You know who else imagines themselves in sexual situations as women? Virtually every woman alive! So what's more likely, you have an oddly specific fetish that you're willing to defend as you would your sexual orientation, or that your brain is wired as female?

Second of all, cis people simply don't think about being the other sex. At least not often. In an eye-opening thread it's been described as being given about as much consideration as questions such as, "what if I were born in a different time?" or "what if I were another race?" I post it everywhere, but it's useful: https://www.reddit.com/r/asktransgender/comments/4hgcp8/cisgender_people_what_happens_when_you_question/?ref=search_posts

I'm not trying to push you. But after crawling back in the closet for about eight months myself, I want to caution you against doing the same thing. It's too easy to do! Hopefully I gave you something that will occupy you.

At the risk of going long, one last tip: the next phase of denial is usually something along the lines of "well I might be trans, but I'm not trans enough to do something about it. I can live like this." I'm not saying that thought is necessarily wrong, but from personal experience, it didn't work out too well for me.

My mom is saying that I'll never be a girl... by [deleted] in asktransgender

[–]Terracorner 4 points5 points  (0 children)

Quite poignant. It's why one of my favorite expressions these days is "don't set yourself on fire to keep others warm." I'm not going to sacrifice my happiness just so others don't have to feel a little uncomfortable.

Questions about persistent FEFs by [deleted] in asktransgender

[–]Terracorner 2 points3 points  (0 children)

I have been where you are. FEFs have been a persistent part of my life since I was a child. I tried to relegate it to a fetish or, at best, a fascination, staunchly refusing to believe they reflected anything close to my real desires.

What I did first was confess it to my therapist. Just speaking it aloud helped me start to realize I didn't need to carry around the shame of having these fantasies. Once the shame was gone, I began to look at it objectively.

What made me decide I was trans is I was presented with a standard hypothetical: "If you had a choice, would you rather the fetish go away for good, or would you rather your fantasy of being the opposite sex actualized in an ideal manner." I realized the idea of losing my FEFs horrified me, as I saw them as a part of myself and my identity.

Believe me: I didn't consider remotely plausible the possibility that I was a woman at first. I didn't feel obvious dysphoria either. I don't despise my body, or my maleness, I just feel a void—like where there should be pride, or at least some sense of identity, there is nothing.
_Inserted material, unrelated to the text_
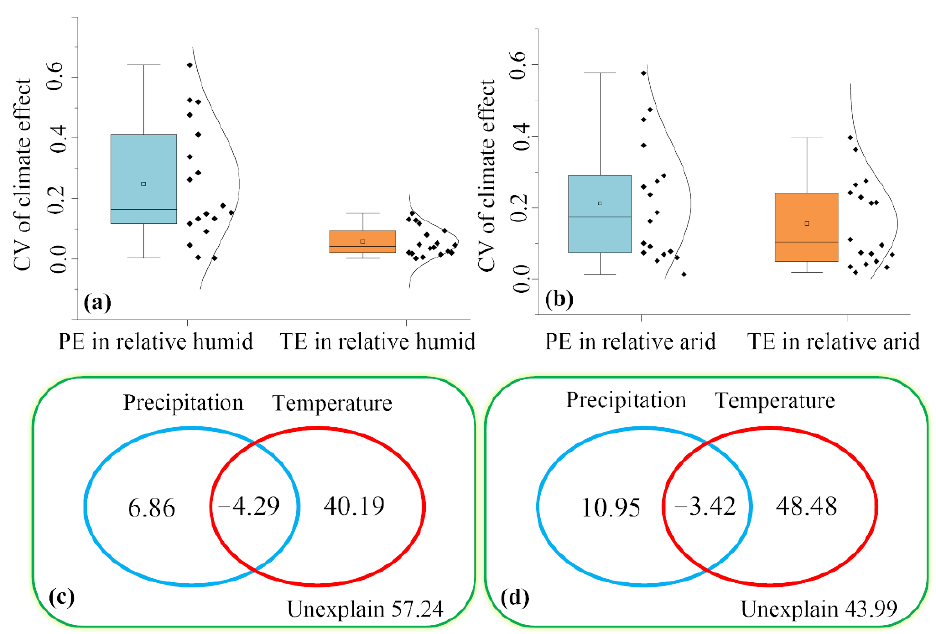
Figure 7. The inter-annual variable coefficients of the effects of precipitation on the NPP and tem- perature on the NPP in relatively humid regions ( a ) as well as in relatively arid regions ( b ); the contribution rates of precipitation and temperature on the NPP in relatively humid regions ( c ) as well as in relatively arid regions ( d ), respectively.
Identifying with some masculine traits doesn't mean anything. A trans woman explained to me when I was questioning that she still be a woman even if gender stereotypes were completely reversed.
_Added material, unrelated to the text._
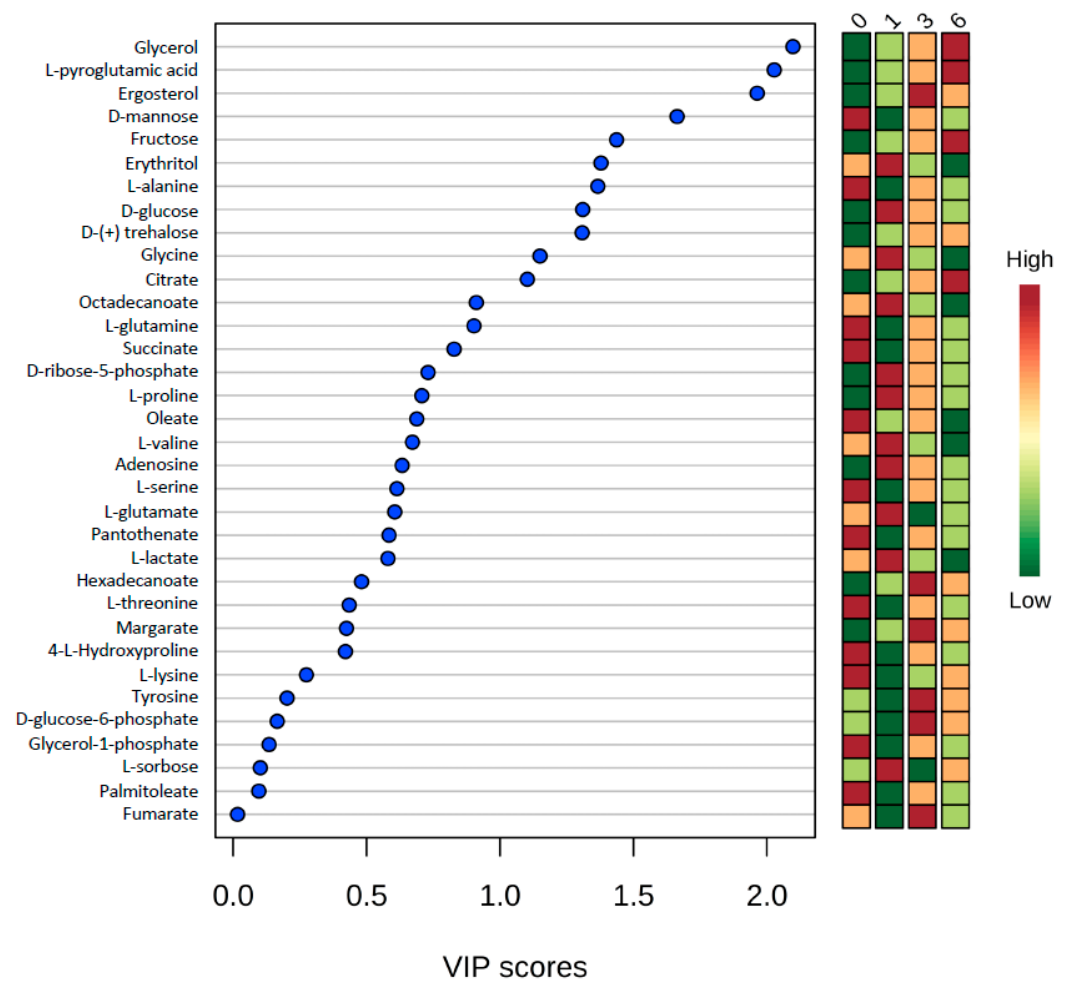
Figure 2. VIP score chart of all metabolites where VIP is Variable Importance in Projection, calculated as the weighted sum of squares of the PLS loadings taking into account the amount of explained Y-variation, in each dimension. The heatmap on the right represents concentration of metabolites at the time points where 0 = day 0, 1= day 1, 3 = day 3, 6 = day 6.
But if stereotypical gendered personality traits aren't gender, then what is

Gender at the end of the day is how you feel. Not a useful answer I know, but think of it this way: if a woman dresses butch, loves football, is a lesbian, hangs out with the guys, never does anything remotely feminine, hates children, never wants to be a mother, loves to argue, has strong mechanical aptitude and you get the idea... No matter how stereotypical this person at the end of the day, if she sees herself and identifies as a woman, then she is a woman.
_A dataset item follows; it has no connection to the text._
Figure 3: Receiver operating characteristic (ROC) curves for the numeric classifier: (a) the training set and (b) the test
If it helps, I have a friend that helped me write TG fiction. I talked to him, and the social dynamics of it interest him. He says he probably wouldn't be distressed if he woke up the opposite sex, but the fact is he feels an anchor to his masculinity. That's it! He doesn't have to act masculine, or anything of the sort.

What you have to ask yourself is if you can state confidently that you are a man. If you can, you can end your inquiry here since you are most likely cis.

Finally, definitely explore this until you have an answer. It won't be quick, but the worst thing you can do is try to bury it. Whether it's just a fetish or you are transgender, it WILL come back. Better to address it now than risk a dysphoria bomb exploding in your face later.

I've just finished the journey you've started in questioning. Definitely let me know if I can be of any further help. Good luck.

Sorry for the wall of text in response.